Action item: Output all records exactly.

Records provided:
---
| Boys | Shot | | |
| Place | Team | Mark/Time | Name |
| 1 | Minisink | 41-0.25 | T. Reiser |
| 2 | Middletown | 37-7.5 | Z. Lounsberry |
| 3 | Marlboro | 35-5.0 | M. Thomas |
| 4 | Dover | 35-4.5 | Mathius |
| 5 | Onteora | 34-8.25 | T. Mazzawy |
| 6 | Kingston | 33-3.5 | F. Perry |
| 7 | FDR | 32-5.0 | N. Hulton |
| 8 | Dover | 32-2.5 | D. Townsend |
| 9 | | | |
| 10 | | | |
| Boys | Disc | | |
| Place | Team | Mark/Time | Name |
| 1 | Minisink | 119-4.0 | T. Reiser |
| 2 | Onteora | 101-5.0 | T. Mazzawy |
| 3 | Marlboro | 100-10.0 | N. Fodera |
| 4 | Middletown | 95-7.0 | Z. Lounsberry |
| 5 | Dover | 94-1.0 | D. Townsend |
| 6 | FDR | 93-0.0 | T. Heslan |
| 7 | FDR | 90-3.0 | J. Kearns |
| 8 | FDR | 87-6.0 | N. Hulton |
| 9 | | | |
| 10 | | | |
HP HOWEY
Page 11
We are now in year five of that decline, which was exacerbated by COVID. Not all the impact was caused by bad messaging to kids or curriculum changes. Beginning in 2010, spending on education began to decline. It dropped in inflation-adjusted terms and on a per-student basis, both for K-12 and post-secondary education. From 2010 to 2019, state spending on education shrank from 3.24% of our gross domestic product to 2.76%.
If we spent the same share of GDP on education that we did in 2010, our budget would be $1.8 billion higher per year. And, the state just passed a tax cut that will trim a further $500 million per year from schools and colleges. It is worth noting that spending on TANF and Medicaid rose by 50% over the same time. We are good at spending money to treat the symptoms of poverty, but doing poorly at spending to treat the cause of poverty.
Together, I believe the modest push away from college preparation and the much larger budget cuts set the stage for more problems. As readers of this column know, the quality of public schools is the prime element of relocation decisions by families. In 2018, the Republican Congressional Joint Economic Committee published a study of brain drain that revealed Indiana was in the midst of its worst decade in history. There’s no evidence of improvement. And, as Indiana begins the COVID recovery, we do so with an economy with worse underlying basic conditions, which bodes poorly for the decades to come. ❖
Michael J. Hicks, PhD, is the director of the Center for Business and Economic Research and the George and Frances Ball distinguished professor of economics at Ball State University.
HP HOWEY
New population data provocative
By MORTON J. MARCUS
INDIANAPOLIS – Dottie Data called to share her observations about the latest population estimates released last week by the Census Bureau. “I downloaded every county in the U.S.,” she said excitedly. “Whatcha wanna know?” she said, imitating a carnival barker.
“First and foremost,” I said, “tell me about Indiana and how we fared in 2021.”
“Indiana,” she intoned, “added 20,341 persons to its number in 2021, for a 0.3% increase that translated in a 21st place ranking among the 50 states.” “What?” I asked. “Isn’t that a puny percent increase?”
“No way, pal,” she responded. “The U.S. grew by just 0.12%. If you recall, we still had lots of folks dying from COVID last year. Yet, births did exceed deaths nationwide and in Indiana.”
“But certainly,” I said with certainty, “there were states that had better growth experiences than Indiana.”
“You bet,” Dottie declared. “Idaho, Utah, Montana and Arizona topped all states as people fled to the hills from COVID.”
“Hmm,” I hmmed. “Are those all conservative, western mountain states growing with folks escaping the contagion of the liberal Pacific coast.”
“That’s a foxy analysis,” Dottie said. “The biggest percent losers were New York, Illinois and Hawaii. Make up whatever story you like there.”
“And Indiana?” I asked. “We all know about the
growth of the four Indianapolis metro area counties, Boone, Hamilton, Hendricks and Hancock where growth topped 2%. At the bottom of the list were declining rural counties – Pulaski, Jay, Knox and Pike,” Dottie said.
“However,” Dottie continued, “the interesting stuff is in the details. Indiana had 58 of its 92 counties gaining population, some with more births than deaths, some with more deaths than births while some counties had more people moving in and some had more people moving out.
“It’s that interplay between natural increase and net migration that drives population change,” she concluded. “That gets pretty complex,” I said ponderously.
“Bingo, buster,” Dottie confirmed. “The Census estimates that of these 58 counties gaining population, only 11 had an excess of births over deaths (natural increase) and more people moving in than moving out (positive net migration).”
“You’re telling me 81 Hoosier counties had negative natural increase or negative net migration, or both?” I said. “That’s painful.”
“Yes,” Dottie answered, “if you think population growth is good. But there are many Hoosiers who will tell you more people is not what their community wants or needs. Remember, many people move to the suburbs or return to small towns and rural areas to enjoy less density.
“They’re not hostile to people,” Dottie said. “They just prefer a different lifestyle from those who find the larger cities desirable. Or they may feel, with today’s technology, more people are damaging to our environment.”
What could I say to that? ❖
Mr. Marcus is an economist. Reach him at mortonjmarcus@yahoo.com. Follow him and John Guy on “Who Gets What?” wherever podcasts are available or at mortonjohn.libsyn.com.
---
Answer box:
| Boys | Shot | | |
| Place | Team | Mark/Time | Name |
| 1 | Minisink | 41-0.25 | T. Reiser |
| 2 | Middletown | 37-7.5 | Z. Lounsberry |
| 3 | Marlboro | 35-5.0 | M. Thomas |
| 4 | Dover | 35-4.5 | Mathius |
| 5 | Onteora | 34-8.25 | T. Mazzawy |
| 6 | Kingston | 33-3.5 | F. Perry |
| 7 | FDR | 32-5.0 | N. Hulton |
| 8 | Dover | 32-2.5 | D. Townsend |
| 9 | | | |
| 10 | | | |
| Boys | Disc | | |
| Place | Team | Mark/Time | Name |
| 1 | Minisink | 119-4.0 | T. Reiser |
| 2 | Onteora | 101-5.0 | T. Mazzawy |
| 3 | Marlboro | 100-10.0 | N. Fodera |
| 4 | Middletown | 95-7.0 | Z. Lounsberry |
| 5 | Dover | 94-1.0 | D. Townsend |
| 6 | FDR | 93-0.0 | T. Heslan |
| 7 | FDR | 90-3.0 | J. Kearns |
| 8 | FDR | 87-6.0 | N. Hulton |
| 9 | | | |
| 10 | | | |
HP HOWEY
Page 11
We are now in year five of that decline, which was exacerbated by COVID. Not all the impact was caused by bad messaging to kids or curriculum changes. Beginning in 2010, spending on education began to decline. It dropped in inflation-adjusted terms and on a per-student basis, both for K-12 and post-secondary education. From 2010 to 2019, state spending on education shrank from 3.24% of our gross domestic product to 2.76%.
If we spent the same share of GDP on education that we did in 2010, our budget would be $1.8 billion higher per year. And, the state just passed a tax cut that will trim a further $500 million per year from schools and colleges. It is worth noting that spending on TANF and Medicaid rose by 50% over the same time. We are good at spending money to treat the symptoms of poverty, but doing poorly at spending to treat the cause of poverty.
Together, I believe the modest push away from college preparation and the much larger budget cuts set the stage for more problems. As readers of this column know, the quality of public schools is the prime element of relocation decisions by families. In 2018, the Republican Congressional Joint Economic Committee published a study of brain drain that revealed Indiana was in the midst of its worst decade in history. There’s no evidence of improvement. And, as Indiana begins the COVID recovery, we do so with an economy with worse underlying basic conditions, which bodes poorly for the decades to come. ❖
Michael J. Hicks, PhD, is the director of the Center for Business and Economic Research and the George and Frances Ball distinguished professor of economics at Ball State University.
HP HOWEY
New population data provocative
By MORTON J. MARCUS
INDIANAPOLIS – Dottie Data called to share her observations about the latest population estimates released last week by the Census Bureau. “I downloaded every county in the U.S.,” she said excitedly. “Whatcha wanna know?” she said, imitating a carnival barker.
“First and foremost,” I said, “tell me about Indiana and how we fared in 2021.”
“Indiana,” she intoned, “added 20,341 persons to its number in 2021, for a 0.3% increase that translated in a 21st place ranking among the 50 states.” “What?” I asked. “Isn’t that a puny percent increase?”
“No way, pal,” she responded. “The U.S. grew by just 0.12%. If you recall, we still had lots of folks dying from COVID last year. Yet, births did exceed deaths nationwide and in Indiana.”
“But certainly,” I said with certainty, “there were states that had better growth experiences than Indiana.”
“You bet,” Dottie declared. “Idaho, Utah, Montana and Arizona topped all states as people fled to the hills from COVID.”
“Hmm,” I hmmed. “Are those all conservative, western mountain states growing with folks escaping the contagion of the liberal Pacific coast.”
“That’s a foxy analysis,” Dottie said. “The biggest percent losers were New York, Illinois and Hawaii. Make up whatever story you like there.”
“And Indiana?” I asked. “We all know about the
growth of the four Indianapolis metro area counties, Boone, Hamilton, Hendricks and Hancock where growth topped 2%. At the bottom of the list were declining rural counties – Pulaski, Jay, Knox and Pike,” Dottie said.
“However,” Dottie continued, “the interesting stuff is in the details. Indiana had 58 of its 92 counties gaining population, some with more births than deaths, some with more deaths than births while some counties had more people moving in and some had more people moving out.
“It’s that interplay between natural increase and net migration that drives population change,” she concluded. “That gets pretty complex,” I said ponderously.
“Bingo, buster,” Dottie confirmed. “The Census estimates that of these 58 counties gaining population, only 11 had an excess of births over deaths (natural increase) and more people moving in than moving out (positive net migration).”
“You’re telling me 81 Hoosier counties had negative natural increase or negative net migration, or both?” I said. “That’s painful.”
“Yes,” Dottie answered, “if you think population growth is good. But there are many Hoosiers who will tell you more people is not what their community wants or needs. Remember, many people move to the suburbs or return to small towns and rural areas to enjoy less density.
“They’re not hostile to people,” Dottie said. “They just prefer a different lifestyle from those who find the larger cities desirable. Or they may feel, with today’s technology, more people are damaging to our environment.”
What could I say to that? ❖
Mr. Marcus is an economist. Reach him at mortonjmarcus@yahoo.com. Follow him and John Guy on “Who Gets What?” wherever podcasts are available or at mortonjohn.libsyn.com.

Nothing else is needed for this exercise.